Parabéns, seu idiota. Isso, isso mesmo, perca mais 20 anos da sua vida deste mesmo modo. Continue brincando com esse fogo de que você gosta tanto, mesmo sabendo que pouco - quase nada - resta de suas mãos cheias de bolhas, em carne viva, latejando e ardendo. Continue, veja até onde chega e depois me conte. Sim, depois me conte, pois cansei de ser sua consciência. Abandonar-lhe-ei por alguns instantes. Só comprei passagem de ida. Quem sabe um dia você não tenta procurar por onde ando. Afinal, a esperança não é mesmo a última que morre? Espero estar muito bem morta antes disso.

12

Argh. Finalmente vieram até mim, de má vontade, algumas palavras. Elas estão cada vez mais arrogantes, frias, ausentes. Nem me dão mais atenção. Vou me aproveitar deste raro momento em que elas me dão uma chance, vou aproveitar como se fosse a última. Estou em cativeiro, mas não há ninguém eternamente responsável por mim.
Passemos ao mundo de fora; minha vida pessoal não existe neste torturante e interminável momento.
Não costumo escrever sobre escritos. Aliás, até que o faço de quando em vez, mas não tão especificamente como o farei agora. Não é uma análise; apenas se trata de pensamentos jogados ao nada. Quem queira, que os apanhe de bom grado. Contente fico. Aí vai, perdoar-me-ão o fictício leitor e o real também - se aí estiver, em algum canto - os erros de português ou de raciocínio.
Se eu tivesse facilidade para chorar, com certeza teria chorado muito nesta leitura.
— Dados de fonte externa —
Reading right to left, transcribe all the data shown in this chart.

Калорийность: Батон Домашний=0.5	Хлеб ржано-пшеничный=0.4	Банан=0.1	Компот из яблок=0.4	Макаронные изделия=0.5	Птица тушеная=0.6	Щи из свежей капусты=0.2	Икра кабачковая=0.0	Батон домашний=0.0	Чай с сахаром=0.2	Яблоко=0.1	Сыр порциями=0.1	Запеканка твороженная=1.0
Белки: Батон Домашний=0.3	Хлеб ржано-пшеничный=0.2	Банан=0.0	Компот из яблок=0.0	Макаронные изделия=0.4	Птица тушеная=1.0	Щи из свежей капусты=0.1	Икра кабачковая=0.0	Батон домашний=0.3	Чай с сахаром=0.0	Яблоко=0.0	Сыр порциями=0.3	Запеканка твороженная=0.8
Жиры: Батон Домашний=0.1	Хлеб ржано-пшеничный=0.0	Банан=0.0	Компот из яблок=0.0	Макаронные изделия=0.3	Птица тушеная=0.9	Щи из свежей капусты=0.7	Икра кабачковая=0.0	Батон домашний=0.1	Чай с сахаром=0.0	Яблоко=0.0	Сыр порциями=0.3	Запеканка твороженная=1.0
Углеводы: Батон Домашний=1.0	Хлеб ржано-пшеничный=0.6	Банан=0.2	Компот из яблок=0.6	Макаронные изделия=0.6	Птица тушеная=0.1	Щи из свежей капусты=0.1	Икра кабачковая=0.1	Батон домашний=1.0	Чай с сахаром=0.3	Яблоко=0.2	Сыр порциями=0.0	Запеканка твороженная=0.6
Acho que chorei por dentro. É impressionante como um texto pode conter características tão conflitantes... É tão ingênuo, inocente e ao mesmo tempo tão autoconsciente, cheio de intenção, que dá ao leitor uma felicidade estranha. Não é nada eufórica, é uma felicidade muda, complacente, contida... Não vibra, apenas admira.
Palavras simples e mais plenas de conteúdo e de verdade - ou tão plenas quanto - que qualquer escritura canonizada, qualquer texto acadêmico. É um texto que nos faz acordar, por um segundo. Pena que, para certas coisas, a memória humana é bem fraca. Concordo com o autor e com a personagem - as pessoas grandes são realmente muito estranhas. Tenho medo de um dia ser grande por dentro, também.
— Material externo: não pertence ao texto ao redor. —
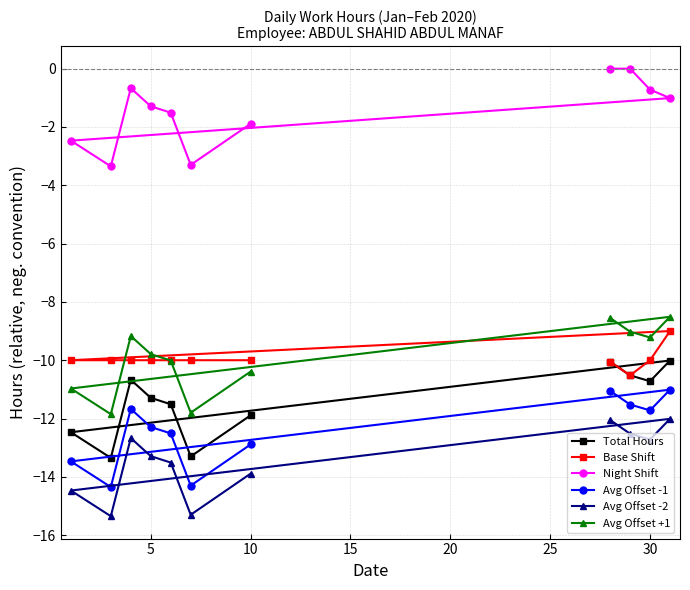

In Avg Offset -1, how many points are higher than both neighbors (excluding endpoints)?

2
Se é possível resumir em uma palavra a sensação que este texto me passou, com certeza diria: melancolia. Até os ossos. Cada palavra está encharcada de melancolia, esta mistura de tristeza e felicidade que às vezes é tão gostosa, e outras tão terrível. Uma energia que luta para não se conformar com o atual estado das coisas, mesmo com quase certeza de que será esmagada pelo mundo. Desistir, jamais.
Não sei se este texto teria um fim. Apesar de o sentimento em questão ser relativamente raro hoje, ainda é universal. Nunca vai se extingüir de todo. Só sei que o autor deste livro se aproxima daquilo que eu chamaria de gênio. Não criou nenhuma invenção, não escreveu nenhum tratado ininteligível de seiscentas páginas; enfim, apenas viveu normalmente, coisa que nos esquecemos de fazer. Pois o ser "humano" está sempre muito ocupado em tentar aparecer, ficar de algum modo em evidência.
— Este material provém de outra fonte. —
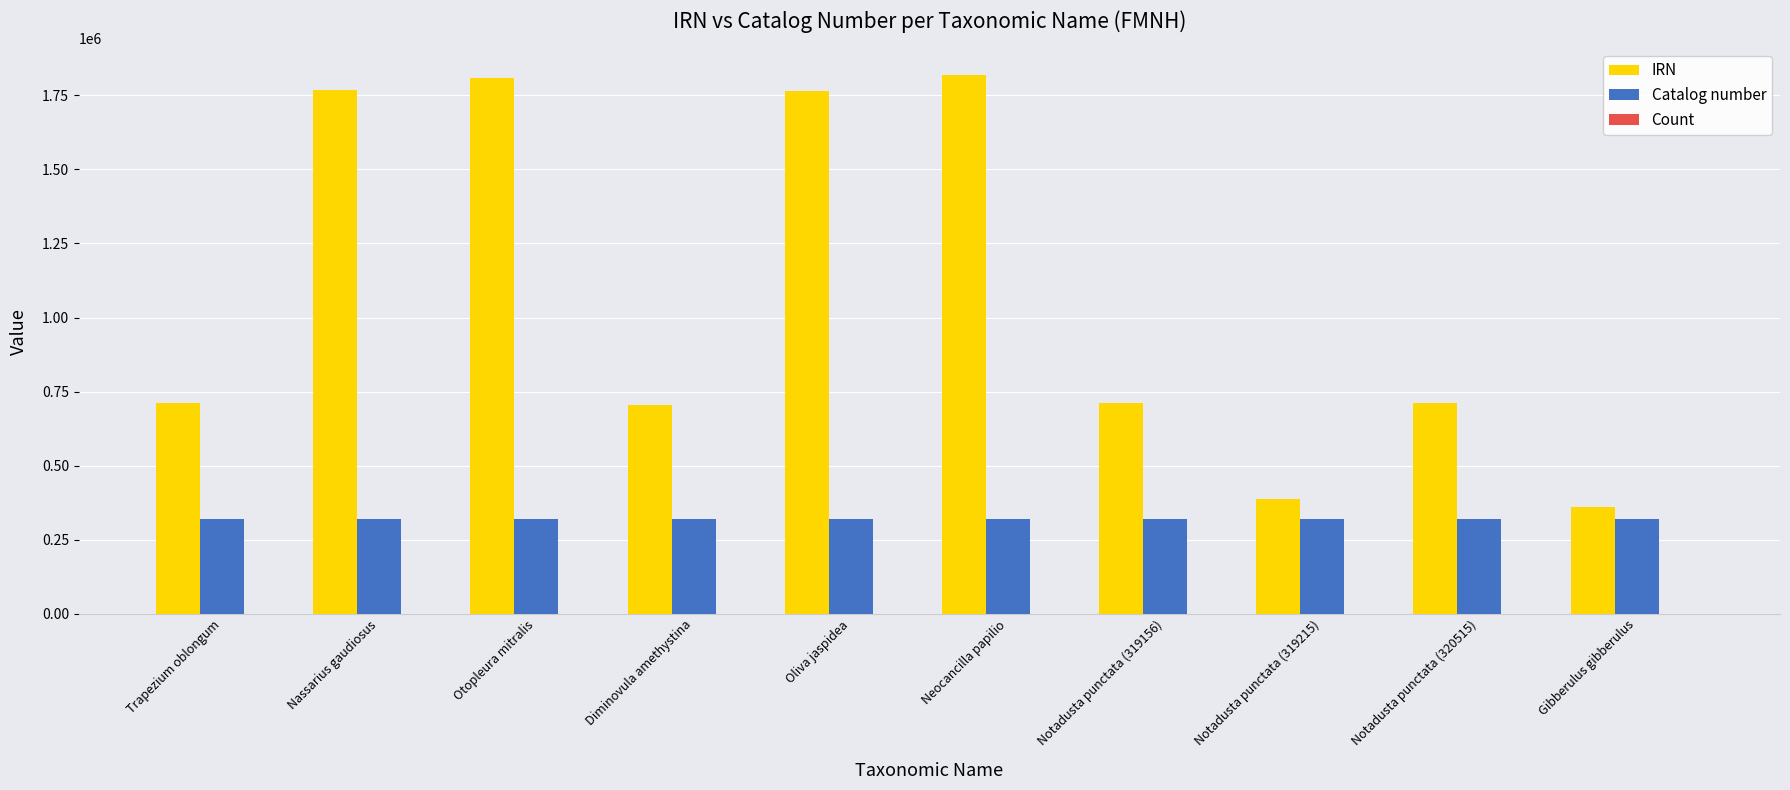

How many groups of bars are there?

10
Aquele a quem me refiro não é um gênio da literatura, nem da pintura. Seus desenhos são simples, assim como o são as suas frases. A genialidade está na sua sinceridade, sua aparente humildade para com o mundo; para quem tiver vinte minutos de seu dia destinados a dar atenção ao que ele tem a dizer. É tão simples que dá aflição. Tudo se resume em nós apenas darmos uma chance, não importa a que... Estou falando demais.
Não há conclusão. Como diria o poeta cujo túmulo é coberto de beijos, não sou jovem o suficiente para saber tudo.